Why You Should Focus on Independents
June 1, 2018 · 8:53 AM EDT
I don’t trust anyone who tells me they already know the makeup of the midterm electorate. We can’t possibly know who will vote in the fall, let alone how they will cast their ballots.
If I were going to focus on a handful of variables to understand how the cycle is unfolding, I’d certainly pay close attention to partisanship. But instead of focusing primarily on the percentage of Republicans and Democrats among voters, I’d pay more attention to the attitudes (and then the behavior) of self-identified independents.
I looked at recent national exit polls going back to the 2000 presidential race and found that the electorate’s partisan makeup doesn’t always explain an election’s outcome.
Sure, there were many more Democrats than Republicans in the 2008 (+7 points) and 2012 (+6 points) exit poll samples, when Barack Obama won the White House and was re-elected comfortably. But the 2006 exits showed Democrats making up only 38 percent of the electorate — to the GOP’s 36 percent — while riding a 31-seat wave to take back control of the House.
And four years later, in 2010, exit polls showed Republicans and Democrats each making up 36 percent of voters at the same time the GOP was netting 63 House seats in one of the biggest electoral waves in history.
In 2000 and 2016, both presidential election years, there were more self-identified Democrats than self-identified Republicans in the exit polls (by 4 points in 2000 and 3 points in 2016). But both times, the GOP nominee won the White House while losing the popular vote.
Independent thinking
Obviously, if Democrats constitute a much larger percentage of the November electorate than Republicans — 6 or 7 points, for example — that would be great news for House Democratic leader Nancy Pelosi. But how independent voters behave could well be the more useful indicator to watch.
One reason is that the percentage of self-identified independents has been inching up recently. In the 2000 and 2004 presidential contests and the 2006 midterms, independents constituted 26 percent of the electorate. But in 2012, they were 29 percent, in the 2014 midterms 28 percent, and in the 2016 presidential election 31 percent.
Obviously, those numbers change, depending in part on the appeal of the presidential nominees and the image of the parties.
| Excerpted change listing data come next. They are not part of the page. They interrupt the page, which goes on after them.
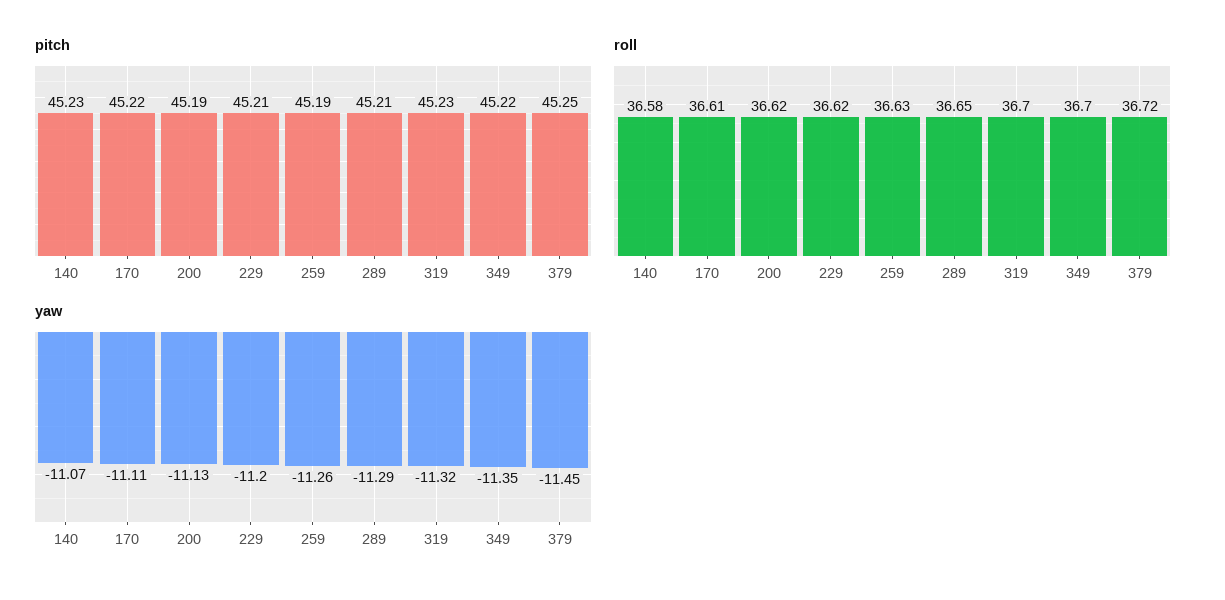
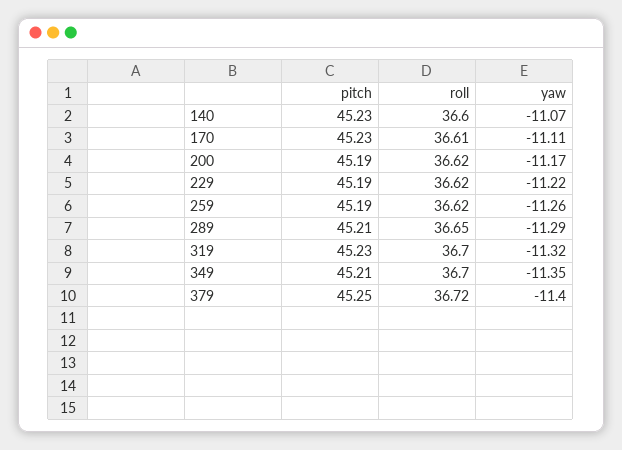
  {
    "pitch": {
      "140": 45.23,
-     "170": 45.22,
+     "170": 45.23,
      "200": 45.19,
-     "229": 45.21,
+     "229": 45.19,
      "259": 45.19,
      "289": 45.21,
      "319": 45.23,
-     "349": 45.22,
+     "349": 45.21,
      "379": 45.25
    },
    "roll": {
-     "140": 36.58,
+     "140": 36.6,
      "170": 36.61,
      "200": 36.62,
      "229": 36.62,
-     "259": 36.63,
+     "259": 36.62,
      "289": 36.65,
      "319": 36.7,
      "349": 36.7,
      "379": 36.72
    },
    "yaw": {
      "140": -11.07,
      "170": -11.11,
-     "200": -11.13,
+     "200": -11.17,
-     "229": -11.2,
+     "229": -11.22,
      "259": -11.26,
      "289": -11.29,
      "319": -11.32,
      "349": -11.35,
-     "379": -11.45
+     "379": -11.4
    }
  }

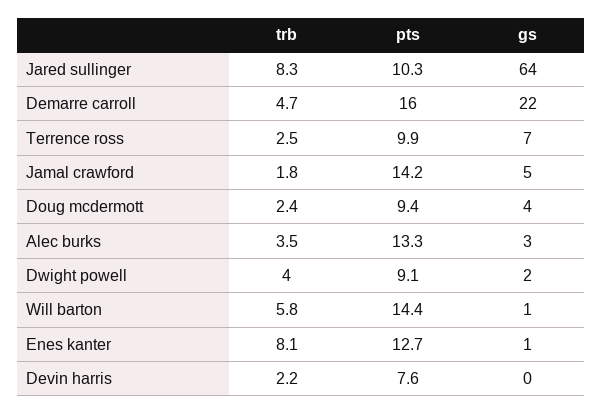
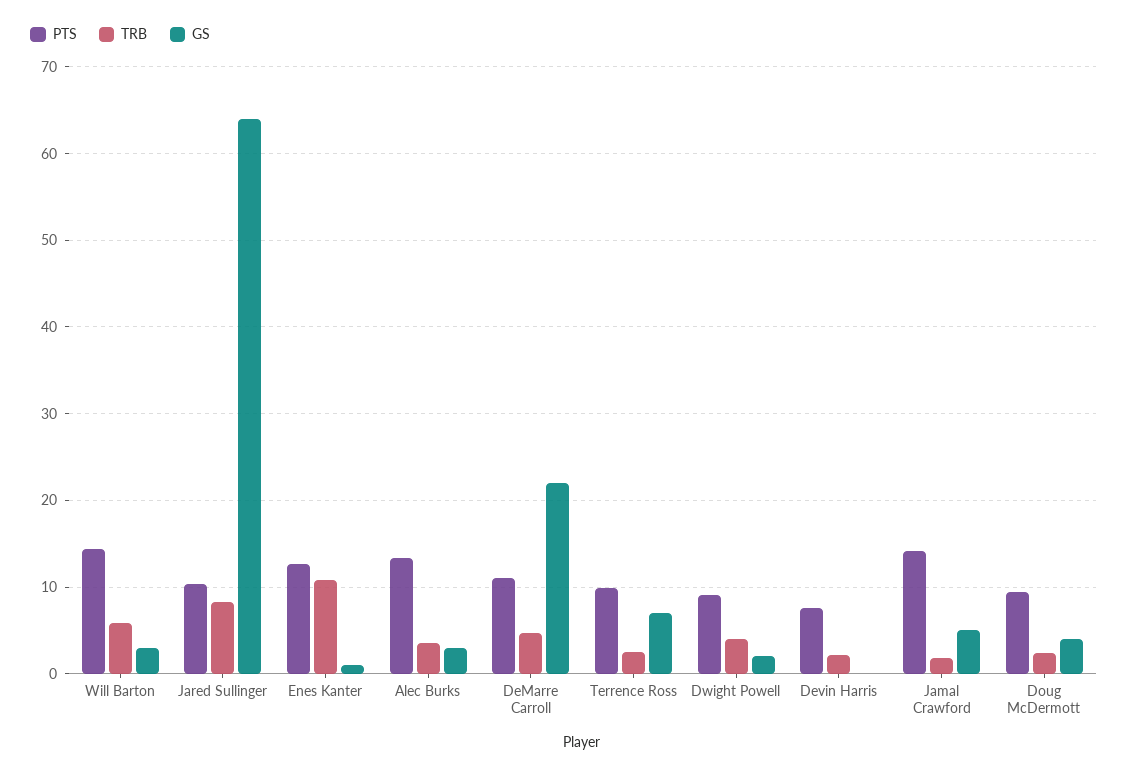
  {
    "trb": {
      "Jared sullinger": 8.3,
      "Demarre carroll": 4.7,
      "Terrence ross": 2.5,
      "Jamal crawford": 1.8,
      "Doug mcdermott": 2.4,
      "Alec burks": 3.5,
      "Dwight powell": 4,
      "Will barton": 5.8,
-     "Enes kanter": 8.1,
+     "Enes kanter": 11,
      "Devin harris": 2.2
    },
    "pts": {
      "Jared sullinger": 10.3,
-     "Demarre carroll": 16,
+     "Demarre carroll": 11,
      "Terrence ross": 9.9,
      "Jamal crawford": 14.2,
      "Doug mcdermott": 9.4,
      "Alec burks": 13.3,
      "Dwight powell": 9.1,
      "Will barton": 14.4,
      "Enes kanter": 12.7,
      "Devin harris": 7.6
    },
    "gs": {
      "Jared sullinger": 64,
      "Demarre carroll": 22,
      "Terrence ross": 7,
      "Jamal crawford": 5,
      "Doug mcdermott": 4,
      "Alec burks": 3,
      "Dwight powell": 2,
-     "Will barton": 1,
+     "Will barton": 3,
      "Enes kanter": 1,
      "Devin harris": 0
    }
  }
Some of the 2016 independents could well have been Republicans and Democrats who didn’t like the two presidential nominees, both of whom had unusually high negatives.
But the more important reason to pay attention to independents is that they often reflect the direction and magnitude of partisan changes.
The two big wave elections of the last 20 years were both driven by independents, who voted Democratic by a margin of 18 points in 2006 (57 percent to 39 percent), Republican by an equally large margin in 2010 (59 percent to 41 percent). During Obama’s second midterm, in 2014, independents also went Republican by a substantial margin (54 percent to 42 percent).
In 2016 and 2000, independents voted narrowly for Donald Trump (by 4 points, 46 percent to 42 percent) and for George W. Bush (by 2 points, 48 percent to 46 percent). Given how close those two contests were, it probably isn’t a stretch to say that the two Republican nominees might not have won without their pluralities among self-identified independents.
The 2004 election was a bit of an outlier, I suppose. The presidential election was very close, and the electorate (according to the exit poll) had equal percentages of Democrats and Republicans. Democrat John Kerry won 49 percent of independent voters to incumbent Bush’s 48 percent. And yet, Bush won re-election narrowly, by just over 2 points.
Still, the competitiveness of the overall race and the closeness of the vote among independents does seem to confirm the usefulness of looking at how these voters perform to understand the kind of election we will have.
Watch the polls
Recent polling suggests the GOP has reason for concern about independent voters in the fall. An April 8-11 NBC News/Wall Street Journal poll, for example, found independents currently preferring Democratic control of Congress by 11 points, 38 percent to 27 percent. That’s a big margin.
A May 2-5 CNN/SSRS survey found independents preferred Democratic nominees for Congress over Republicans by a much closer 3-point margin, 43 percent to 40 percent. But since the 2016 exit poll showed Trump carrying this key group by 4 points, a Democratic advantage of 3 points would constitute a 7-point swing toward the Democrats.
Finally, Quinnipiac University’s April 6-9 national survey offers the strangest numbers. It found Democrats with a 3-point advantage on the generic ballot among all voters but Republicans with a 2-point advantage among independents, 41 percent to 39 percent. The idea that independents are more inclined toward the GOP than the overall electorate seems difficult to accept.
The attitudes of independent voters toward the president and control of Congress should provide a window into the midterms. Keep watching those numbers, especially when they come from national media polls.